As for soft caps, what is the functional difference between a soft cap and the billing warnings they already have?
Also, their claim on s3 is "we don't lose objects". Destroying objects because of billing would utterly undermine that claim.
> If your payment methods gets declined I'm prepared to bet Amazon don't just let all your services continue running indefinitely because shutting them down automatically is too hard of a problem for them to solve.
AWS does not destroy your services because of late payment. Source: we've just been in late payment.
Are you serious? This would mean Azure is not fit for business:
https://docs.microsoft.com/en-us/azure/billing/billing-spend...
When your usage results in charges that exhaust the monthly amounts included in your offer, the services that you deployed are disabled for the rest of that billing month.

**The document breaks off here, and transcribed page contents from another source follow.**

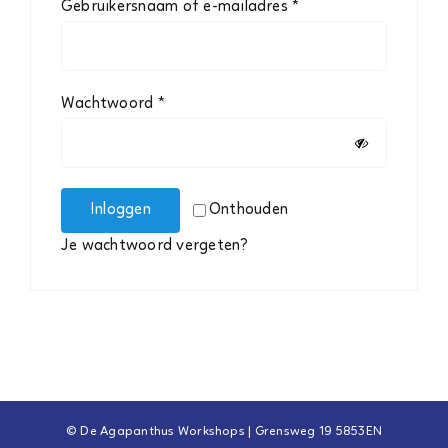
Vereist
Gebruikersnaam of e-mailadres
*
Agenda 2026
Webshop
Vereist
Wachtwoord
*
Contact
Inloggen
Onthouden
Je wachtwoord vergeten?
© De Agapanthus Workshops | Grensweg 19 5853EN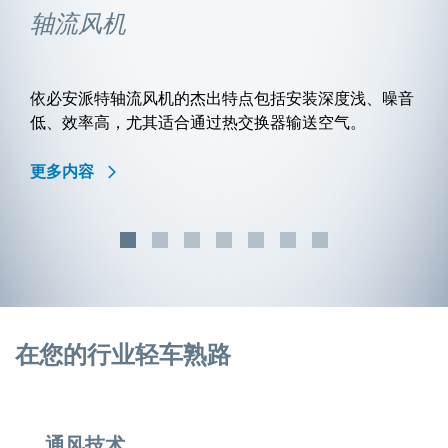
轴流风机
依必安派特轴流风机的杰出特点包括安装深度浅、噪音
低、效率高，尤其适合通过热交换器输送空气。
更多内容
在您的行业轻车熟路
通风技术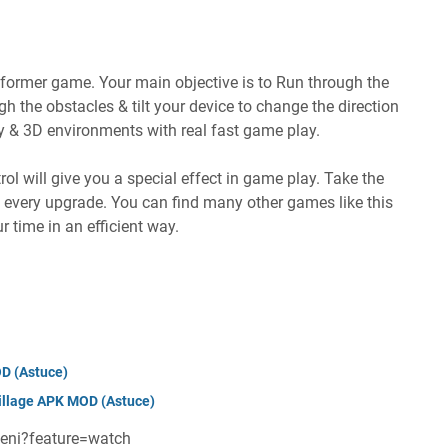
former game. Your main objective is to Run through the
gh the obstacles & tilt your device to change the direction
ity & 3D environments with real fast game play.
rol will give you a special effect in game play. Take the
 every upgrade. You can find many other games like this
ur time in an efficient way.
D (Astuce)
billage APK MOD (Astuce)
eni?feature=watch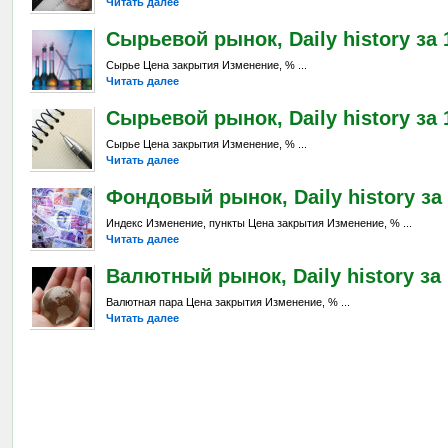
Читать далее
Сырьевой рынок, Daily history за 
Сырье Цена закрытия Изменение, % ...
Читать далее
Сырьевой рынок, Daily history за 
Сырье Цена закрытия Изменение, % ...
Читать далее
Фондовый рынок, Daily history за 
Индекс Изменение, пункты Цена закрытия Изменение, % ...
Читать далее
Валютный рынок, Daily history за 
Валютная пара Цена закрытия Изменение, % ...
Читать далее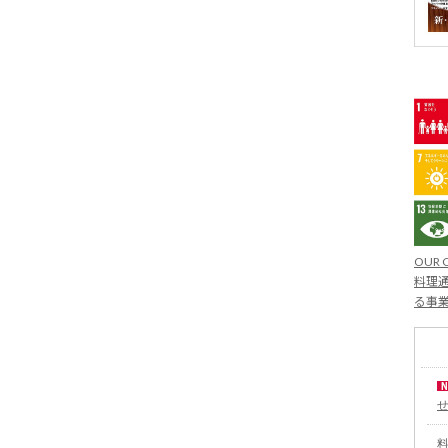
OUR 
料理通
る事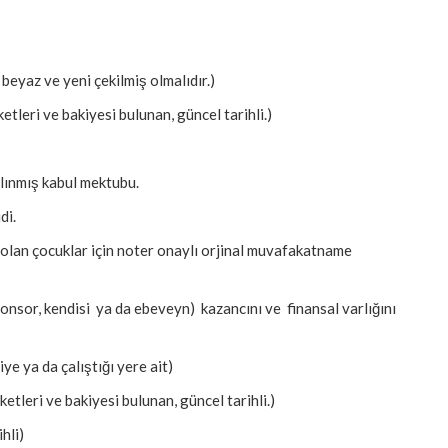
 beyaz ve yeni çekilmiş olmalıdır.)
tleri ve bakiyesi bulunan, güncel tarihli.)
lınmış kabul mektubu.
di.
lan çocuklar için noter onaylı orjinal muvafakatname
sponsor, kendisi ya da ebeveyn) kazancını ve finansal varlığını
iye ya da çalıştığı yere ait)
tleri ve bakiyesi bulunan, güncel tarihli.)
hli)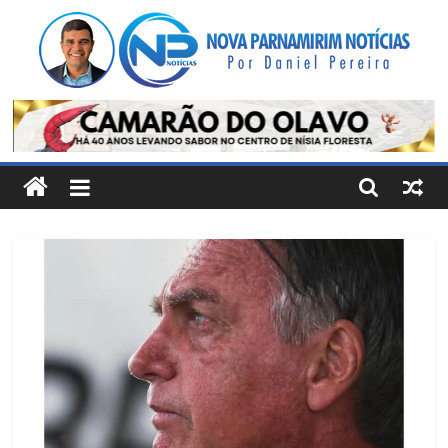
Pular
para
o
conteúdo
Nova
Parnamirim
Notícias
Por
Daniel
Pereira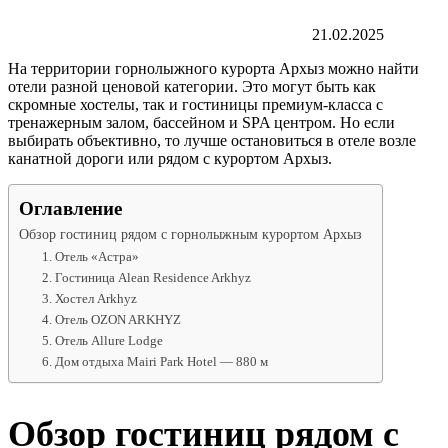
21.02.2025
На территории горнолыжного курорта Архыз можно найти
отели разной ценовой категории. Это могут быть как
скромные хостелы, так и гостиницы премиум-класса с
тренажерным залом, бассейном и SPA центром. Но если
выбирать объективно, то лучше остановиться в отеле возле
канатной дороги или рядом с курортом Архыз.
Оглавление
Обзор гостиниц рядом с горнолыжным курортом Архыз
1. Отель «Астра»
2. Гостиница Alean Residence Arkhyz
3. Хостел Arkhyz
4. Отель OZON ARKHYZ
5. Отель Allure Lodge
6. Дом отдыха Mairi Park Hotel — 880 м
Обзор гостиниц рядом с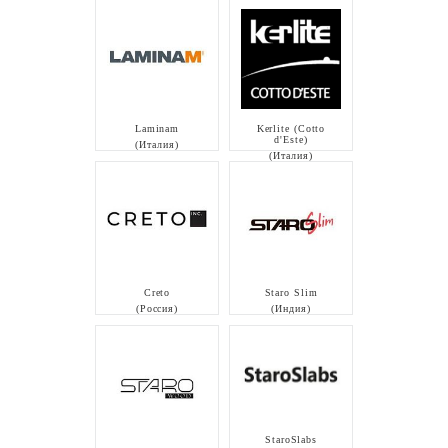
Laminam
Kerlite (Cotto
d'Este)
(Италия)
(Италия)
Creto
Staro Slim
(Россия)
(Индия)
StaroSlabs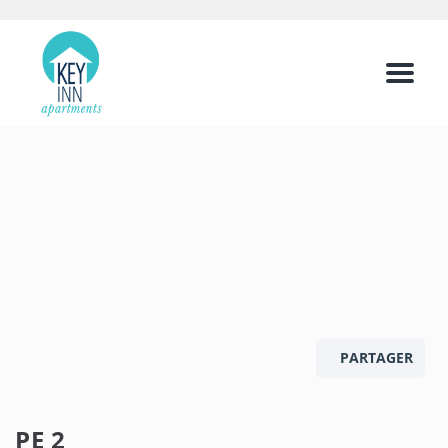
Menu
PARTAGER
PE 2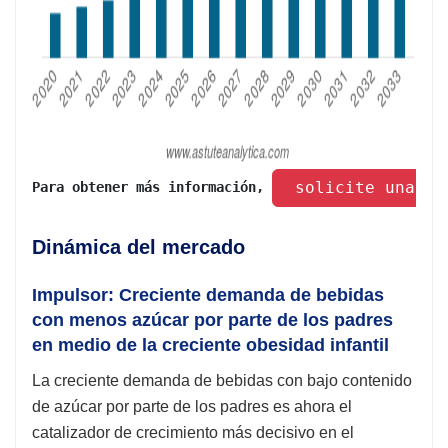
 solicite una mu
Para obtener más información, 
Dinámica del mercado
Impulsor: Creciente demanda de bebidas
con menos azúcar por parte de los padres
en medio de la creciente obesidad infantil
La creciente demanda de bebidas con bajo contenido
de azúcar por parte de los padres es ahora el
catalizador de crecimiento más decisivo en el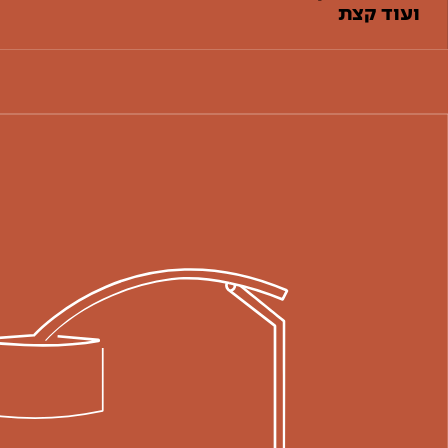
ועוד קצת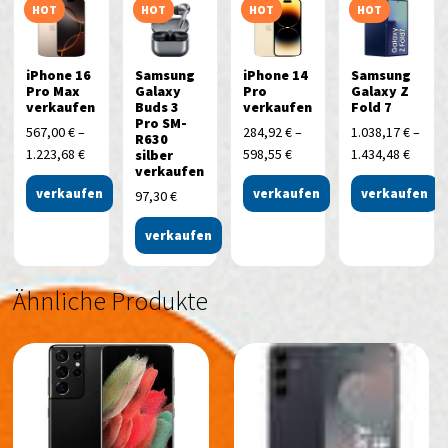
HOT
HOT
HOT
HOT
iPhone 16
Samsung
iPhone 14
Samsung
Pro Max
Galaxy
Pro
Galaxy Z
verkaufen
Buds 3
verkaufen
Fold 7
Pro SM-
567,00
€
–
284,92
€
–
1.038,17
€
–
R630
1.223,68
€
598,55
€
1.434,48
€
silber
verkaufen
verkaufen
verkaufen
verkaufen
97,30
€
verkaufen
Ähnliche Produkte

For example, Cloud Services that you deployed are removed from production and your Azure virtual machines are stopped and de-allocated. To prevent your services from being disabled, you can choose to remove your spending limit. When your services are disabled, the data in your storage accounts and databases are available in a read-only manner for administrators. At the beginning of the next billing month, if your offer includes credits over multiple months, your subscription will be re-enabled. Then you can redeploy your Cloud Services and have full access to your storage accounts and databases.
The decision not to implement this in AWS has nothing to do with technical issues - they can all be solved in this way or another.
But this thread was initially about a dev running some experiments and getting a $200 unexpected bill. They would have been very happy with a $30 cap that just deleted everything. That functionality would be easy to build if they wanted to. But they don't. For other reasons, not because it's hard.
The thing I dont buy is Amazon claiming its too hard to build a cap. A cap that suits some people would be easy. What they really mean is... A simple hard cap is only useful to customers we dont care about because they dont pay us enough. An advanced cap with all the kinds of failover options and thresholds that a medium sized business might want is complex and the people who actually pay the big money (those we care about) don't actually want caps anyway.
That's an honest answer, I'd be happy if they formulated it this way. Fortunately, there are other cloud providers with billing cap implemented properly, and you don't hear horror stories about them (problems with spending too much on AWS are very common though).